The U.S. Department of Health & Human Services reports that, “Our nation is in the midst of an unprecedented opioid epidemic. More people died from drug overdoses in 2014 than in any year on record, and the majority of drug overdose deaths (more than six out of ten) involved an opioid.” Concerned about this tragedy and interested to identify ways that libraries can help alleviate the opioid epidemic, I reached out to Fred Newton, President & CEO of Hope House Addiction Services in Boston, who served on Governor Baker’s Opioid Working Group to inquire about his views on how we can help. Thank you to Fred for taking the time to share his personal thoughts and insights.
Michelle Eberle (ME): How can librarians help alleviate the opioid crisis in Massachusetts?
Fred Newton (FN): Librarians should become trained in the administration of Narcan. Narcan™ (naloxone) is a prescription medicine that blocks the effects of opioids and reverses an overdose. It may seem unlikely that a person would overdose in a library, but any place with public rest rooms may see an increased risk. Staff should be trained and carry Narcan always!
Librarians should become familiar with the “State Without Stigma” and “Good Samaritan Law” campaigns, to educate others that substance use disorders are a medical disease that need intervention and not morality or shame! The Good Samaritan Law provides safety for people who report suspected drug activity.

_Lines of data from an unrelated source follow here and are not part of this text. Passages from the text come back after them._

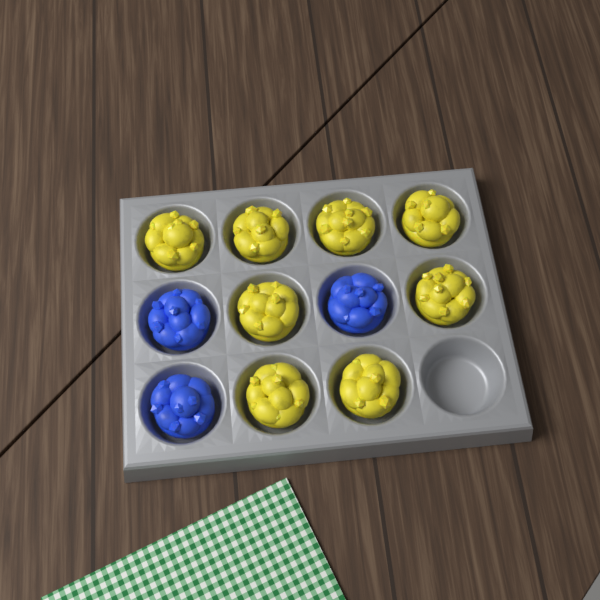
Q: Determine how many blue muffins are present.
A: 3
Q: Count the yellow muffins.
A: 8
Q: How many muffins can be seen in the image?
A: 11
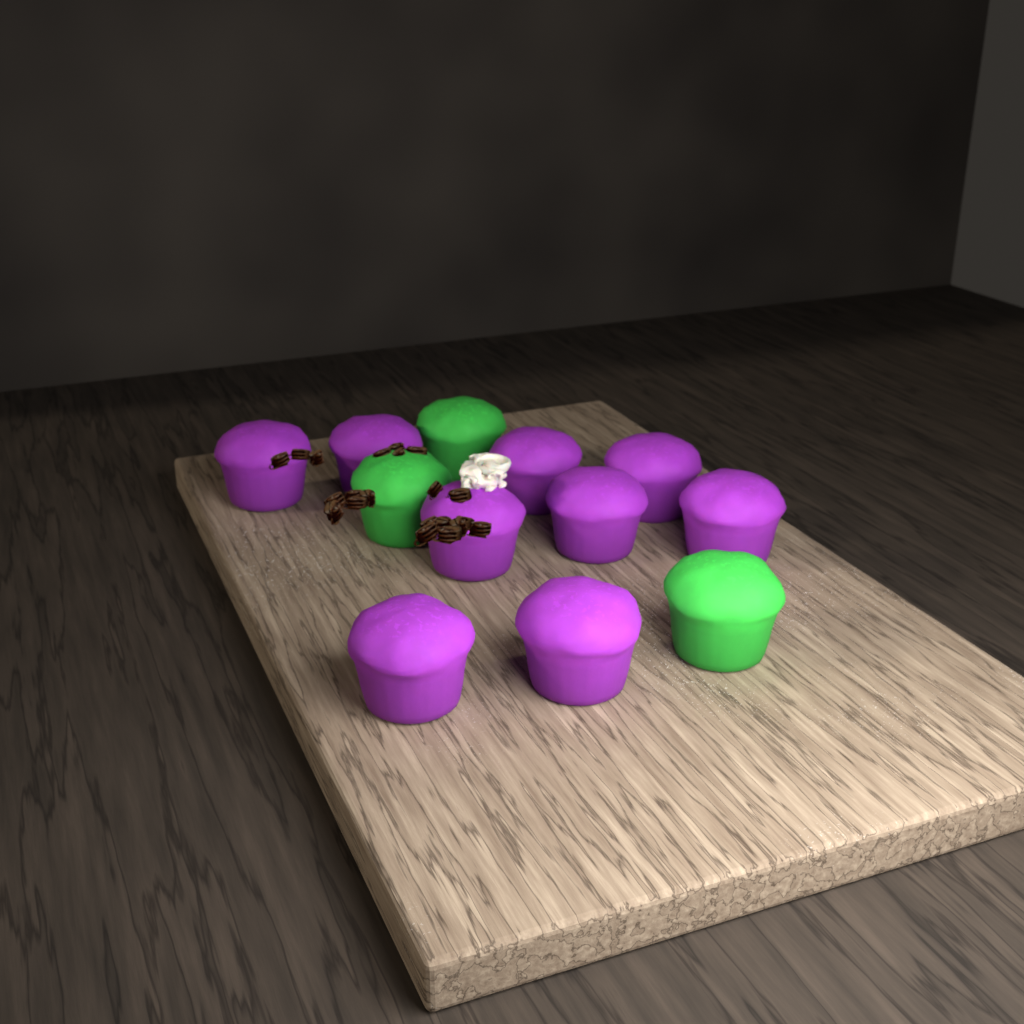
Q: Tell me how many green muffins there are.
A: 3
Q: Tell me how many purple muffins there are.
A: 9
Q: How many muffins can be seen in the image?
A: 12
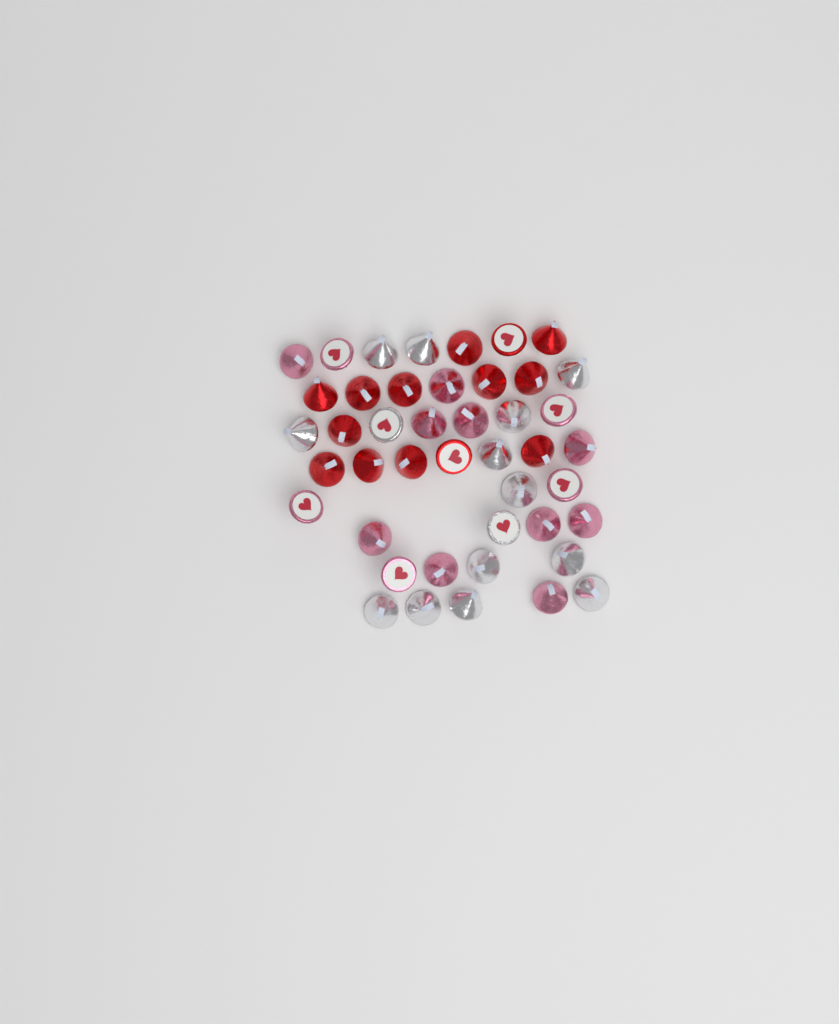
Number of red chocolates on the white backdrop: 14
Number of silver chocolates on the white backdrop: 15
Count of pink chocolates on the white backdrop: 15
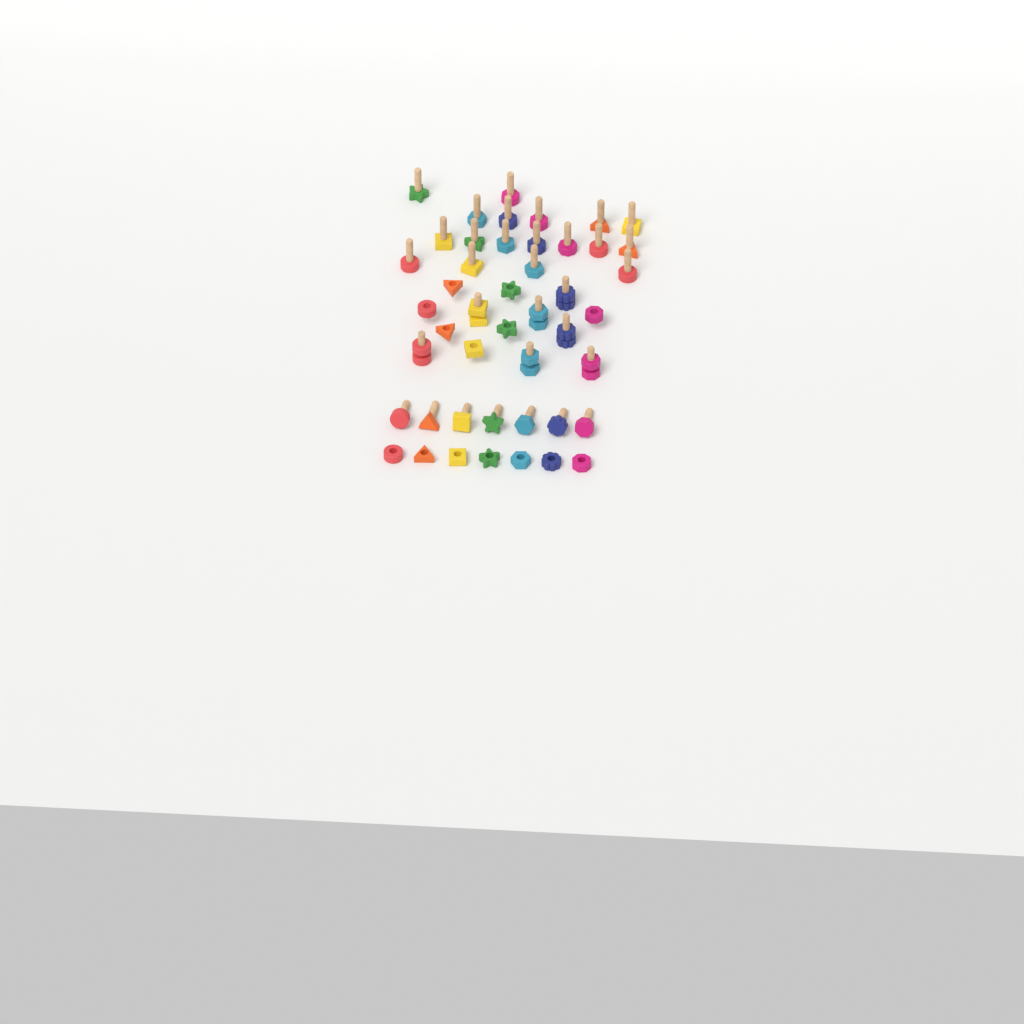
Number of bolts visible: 32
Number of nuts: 21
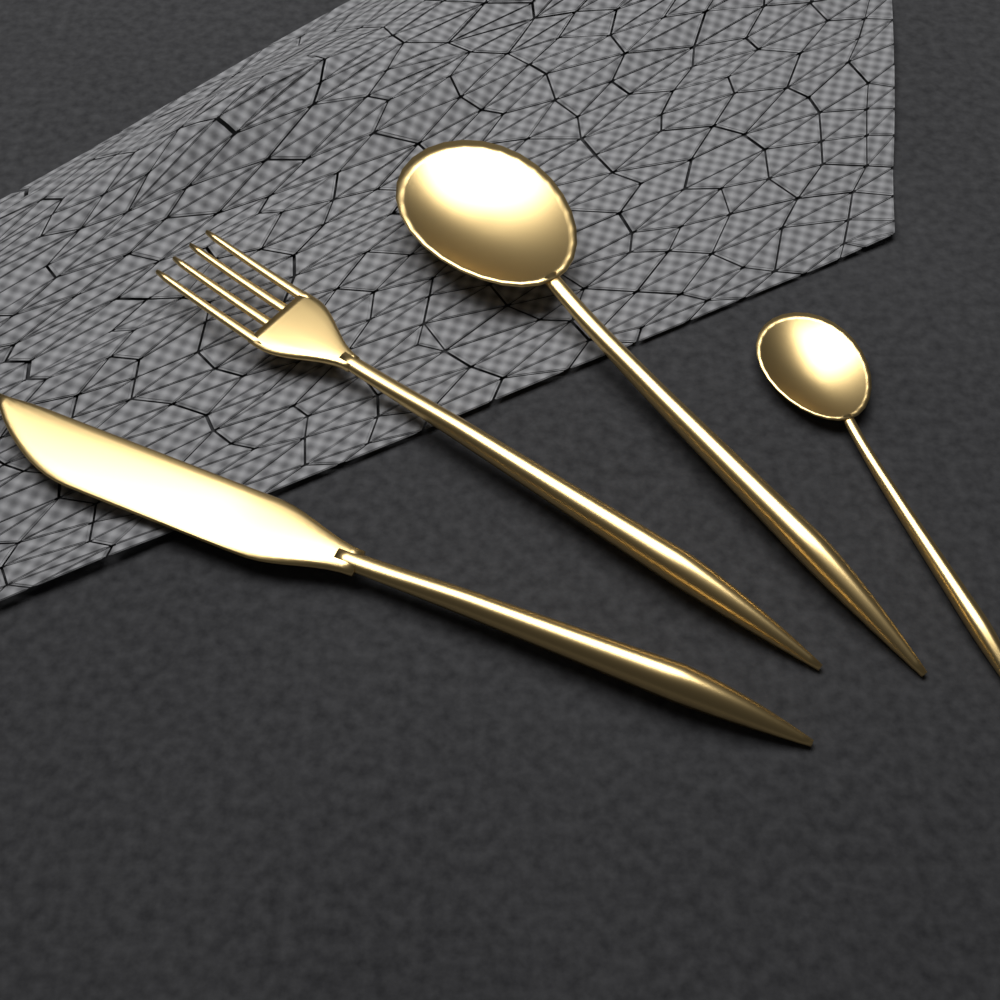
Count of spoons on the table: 2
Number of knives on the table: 1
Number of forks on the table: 1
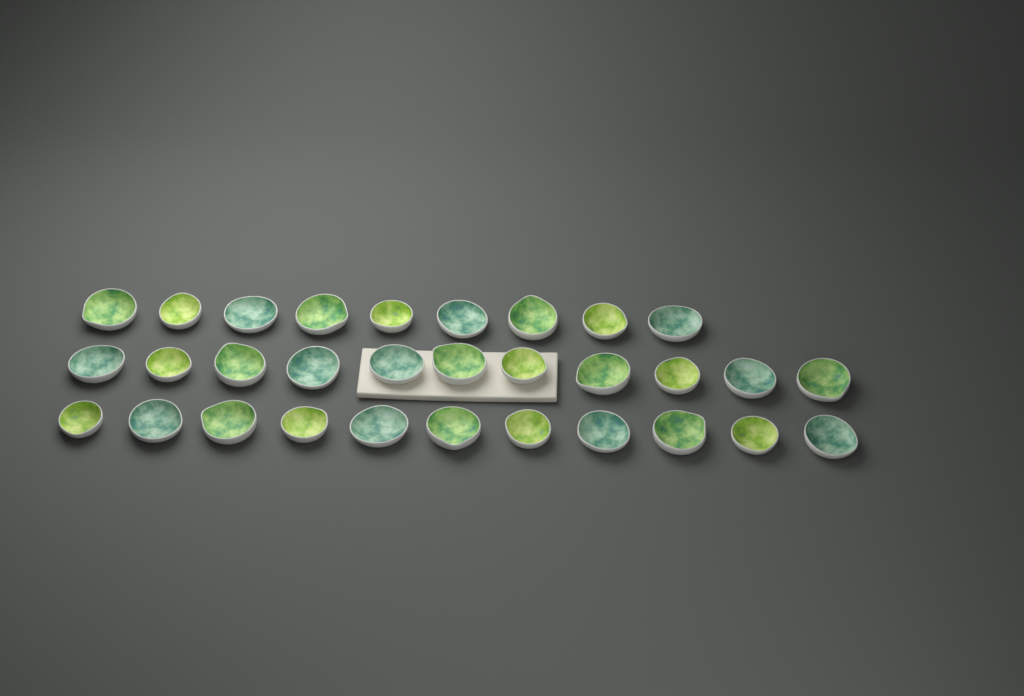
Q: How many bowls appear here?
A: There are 31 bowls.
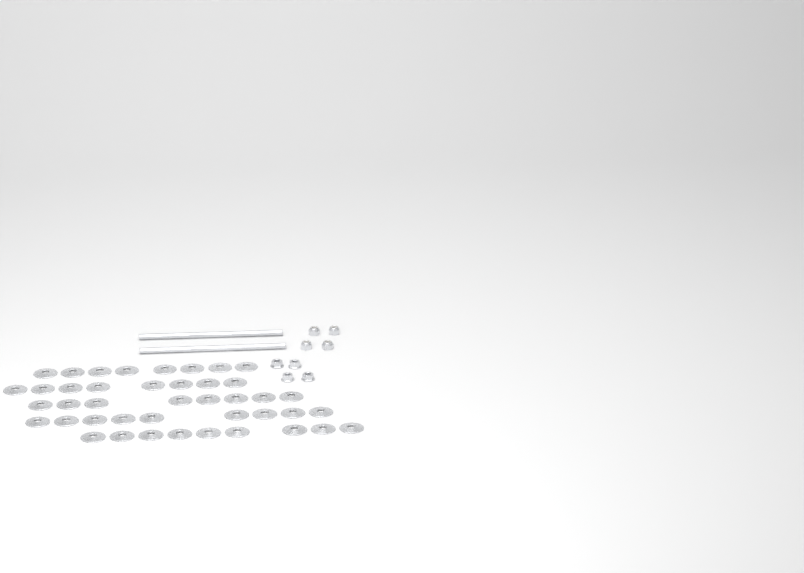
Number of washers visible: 42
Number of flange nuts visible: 4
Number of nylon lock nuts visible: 4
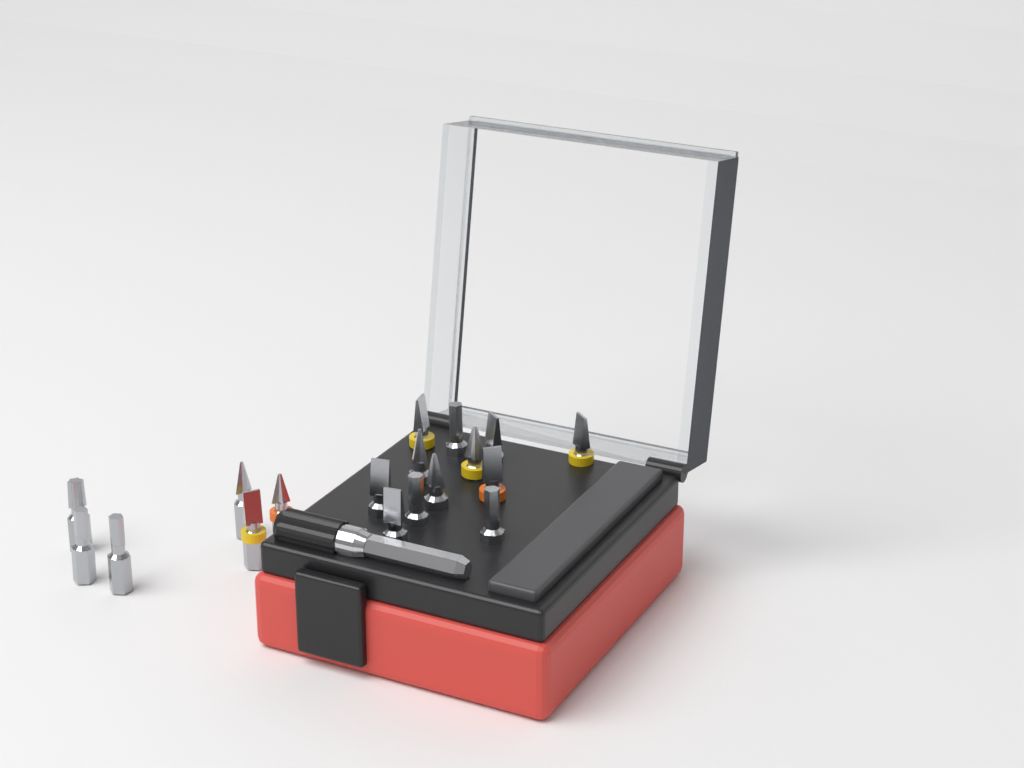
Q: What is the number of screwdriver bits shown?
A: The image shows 18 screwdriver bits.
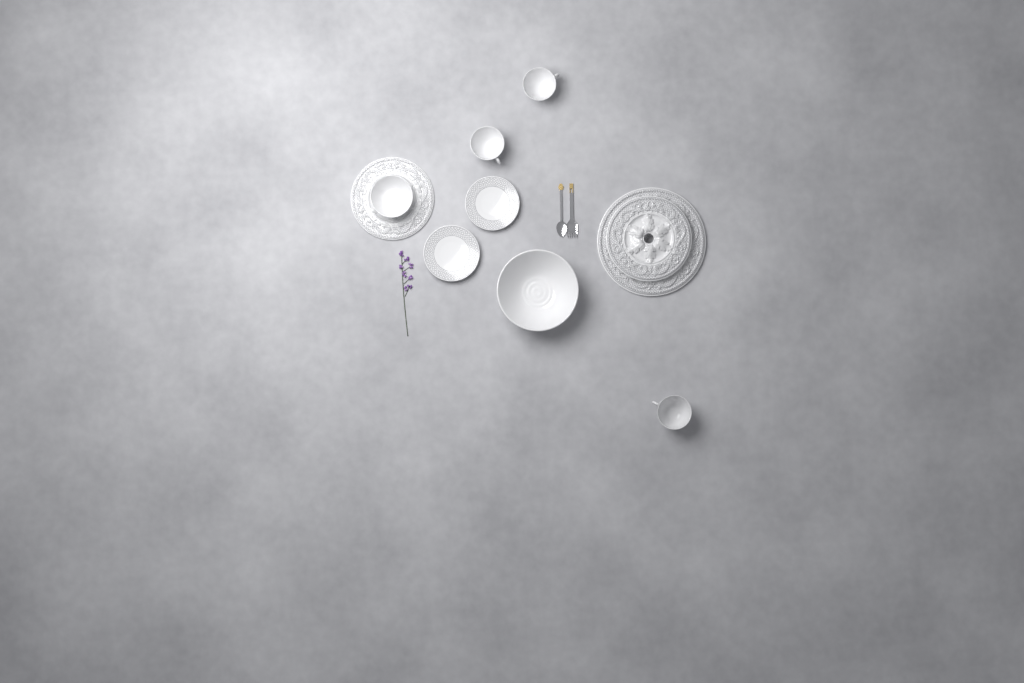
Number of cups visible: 3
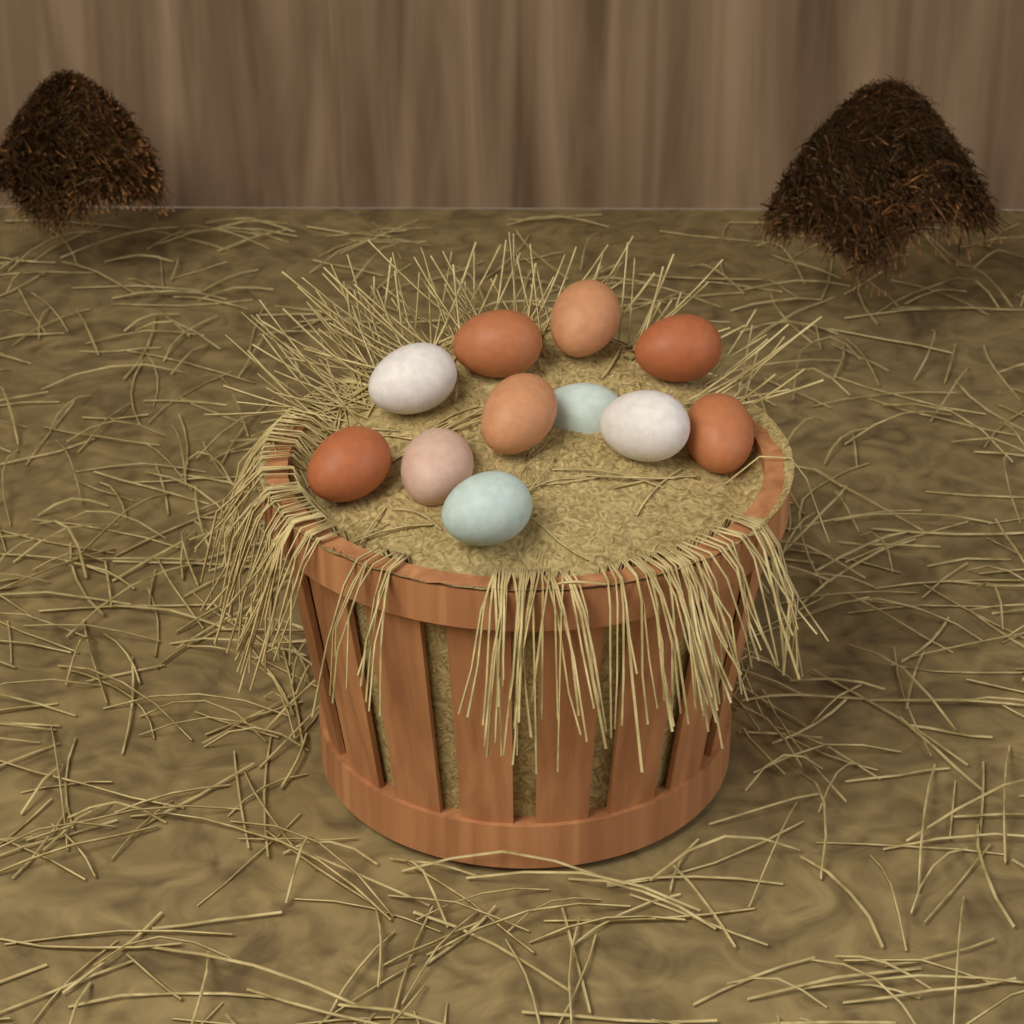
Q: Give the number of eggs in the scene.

Librarians should collaborate with local elementary and secondary schools to coordinate the educational needs of their community’s response to the opioid epidemic. In part, emphasizing the imperative to avoid discarded used syringes because of the potential lethality. Calling local municipal public works and public health departments about the discarded syringes is critical. In Boston call 311.
Librarians should to be familiar with the signs and symptoms of opioid use when people (family and friends) are seeking this information regarding a loved one. In part, those signs and symptoms may include: noticeable elation/ euphoria, marked sedation/drowsiness, confusion, constricted (“pinned”) pupils, slowed breathing, intermittent nodding off, or loss of consciousness.
Lastly, librarians should become aware of and conversant in Medication Assisted Treatment (MAT), including Opioid Treatment Programs (OTPs), which combine behavioral therapy and medications to treat substance use disorders. Examples of MAT include, methadone maintenance and Suboxone (combination of buprenorphine/naloxone).
(ME) What key recommendations in the action plan are most relevant for librarians?
(FN) Narcan has saved more lives than any other intervention!
Substance Use Disorders, including Opioid Use Disorders are a medical condition. Diagnostic criteria for these and other “disorders may be found in the Diagnostic and Statistical Manual of Mental Disorders, Fifth Edition (DSM–5),
Medication Assisted Treatment (MAT) can save lives
Each community has its own special needs and considerations. Librarians must be in tune with what they are. Many communities have groups with titles like “(town) drug and alcohol coalition,” which include representatives from police, fire and ambulance services, city or town delegate, public health nurse, school official, concerned citizens and others.
Make sure there are appropriate flyers and posters on display to stop the stigma, and offer information and help for people who are dealing with the crisis. Flyers and posters in discreet areas are helpful to those who can’t ask for help, publicly.
(ME) What type of community programs would you like to see public libraries and school libraries offer that would help alleviate the opioid epidemic?
(FN) Host expert educational talks on different aspects of substance use disorders, e.g., “The progression of the disease”. Many people think that it is just a phase that the person is going through, or take the attitude of “s/he is only drinking alcohol all kids do that”. Another topic is the effects of a substance use disorder on the family members. How do other families act or react? Inviting a person in the community to publicly talk of their substance use disorder and recovery can be very powerful. Host family support groups, like “Learn to Cope” or “Alanon.”
Providing any kind of positive alternatives to alcohol and drug use, gang involvement, etc. is critical.